What the exercise asks
Exact repetition of every entry is required.

··· Data section

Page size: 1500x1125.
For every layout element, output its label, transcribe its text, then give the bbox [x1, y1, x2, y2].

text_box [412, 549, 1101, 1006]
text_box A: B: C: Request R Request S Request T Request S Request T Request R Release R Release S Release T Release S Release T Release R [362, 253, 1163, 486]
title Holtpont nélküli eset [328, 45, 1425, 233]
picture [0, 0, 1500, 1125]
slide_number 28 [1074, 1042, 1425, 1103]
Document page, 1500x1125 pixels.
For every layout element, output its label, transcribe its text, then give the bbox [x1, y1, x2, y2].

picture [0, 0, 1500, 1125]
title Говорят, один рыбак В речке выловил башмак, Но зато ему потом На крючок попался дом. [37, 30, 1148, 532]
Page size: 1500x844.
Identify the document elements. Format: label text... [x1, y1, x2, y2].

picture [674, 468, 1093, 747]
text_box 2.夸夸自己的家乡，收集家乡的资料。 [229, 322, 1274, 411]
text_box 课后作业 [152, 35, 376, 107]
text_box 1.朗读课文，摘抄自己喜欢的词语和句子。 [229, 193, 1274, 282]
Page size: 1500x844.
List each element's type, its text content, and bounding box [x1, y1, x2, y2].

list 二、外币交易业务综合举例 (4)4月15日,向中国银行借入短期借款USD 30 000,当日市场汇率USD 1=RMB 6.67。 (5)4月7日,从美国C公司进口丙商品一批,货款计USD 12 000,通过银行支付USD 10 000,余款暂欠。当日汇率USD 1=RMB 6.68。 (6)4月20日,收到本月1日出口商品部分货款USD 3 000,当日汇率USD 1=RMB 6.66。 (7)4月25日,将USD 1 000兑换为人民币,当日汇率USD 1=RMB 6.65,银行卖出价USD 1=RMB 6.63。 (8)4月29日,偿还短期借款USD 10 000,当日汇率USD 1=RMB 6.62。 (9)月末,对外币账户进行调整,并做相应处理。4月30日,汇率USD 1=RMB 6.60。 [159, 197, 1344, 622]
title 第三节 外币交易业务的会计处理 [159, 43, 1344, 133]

······

Output below
Page size: 1500x1125.
For every layout element, output its label, transcribe its text, then give the bbox [x1, y1, x2, y2].

text_box [412, 549, 1101, 1006]
text_box A: B: C: Request R Request S Request T Request S Request T Request R Release R Release S Release T Release S Release T Release R [362, 253, 1163, 486]
title Holtpont nélküli eset [328, 45, 1425, 233]
picture [0, 0, 1500, 1125]
slide_number 28 [1074, 1042, 1425, 1103]
Document page, 1500x1125 pixels.
For every layout element, output its label, transcribe its text, then give the bbox [x1, y1, x2, y2].

picture [0, 0, 1500, 1125]
title Говорят, один рыбак В речке выловил башмак, Но зато ему потом На крючок попался дом. [37, 30, 1148, 532]
Page size: 1500x844.
Identify the document elements. Format: label text... [x1, y1, x2, y2].

picture [674, 468, 1093, 747]
text_box 2.夸夸自己的家乡，收集家乡的资料。 [229, 322, 1274, 411]
text_box 课后作业 [152, 35, 376, 107]
text_box 1.朗读课文，摘抄自己喜欢的词语和句子。 [229, 193, 1274, 282]
Page size: 1500x844.
List each element's type, its text content, and bounding box [x1, y1, x2, y2].

list 二、外币交易业务综合举例 (4)4月15日,向中国银行借入短期借款USD 30 000,当日市场汇率USD 1=RMB 6.67。 (5)4月7日,从美国C公司进口丙商品一批,货款计USD 12 000,通过银行支付USD 10 000,余款暂欠。当日汇率USD 1=RMB 6.68。 (6)4月20日,收到本月1日出口商品部分货款USD 3 000,当日汇率USD 1=RMB 6.66。 (7)4月25日,将USD 1 000兑换为人民币,当日汇率USD 1=RMB 6.65,银行卖出价USD 1=RMB 6.63。 (8)4月29日,偿还短期借款USD 10 000,当日汇率USD 1=RMB 6.62。 (9)月末,对外币账户进行调整,并做相应处理。4月30日,汇率USD 1=RMB 6.60。 [159, 197, 1344, 622]
title 第三节 外币交易业务的会计处理 [159, 43, 1344, 133]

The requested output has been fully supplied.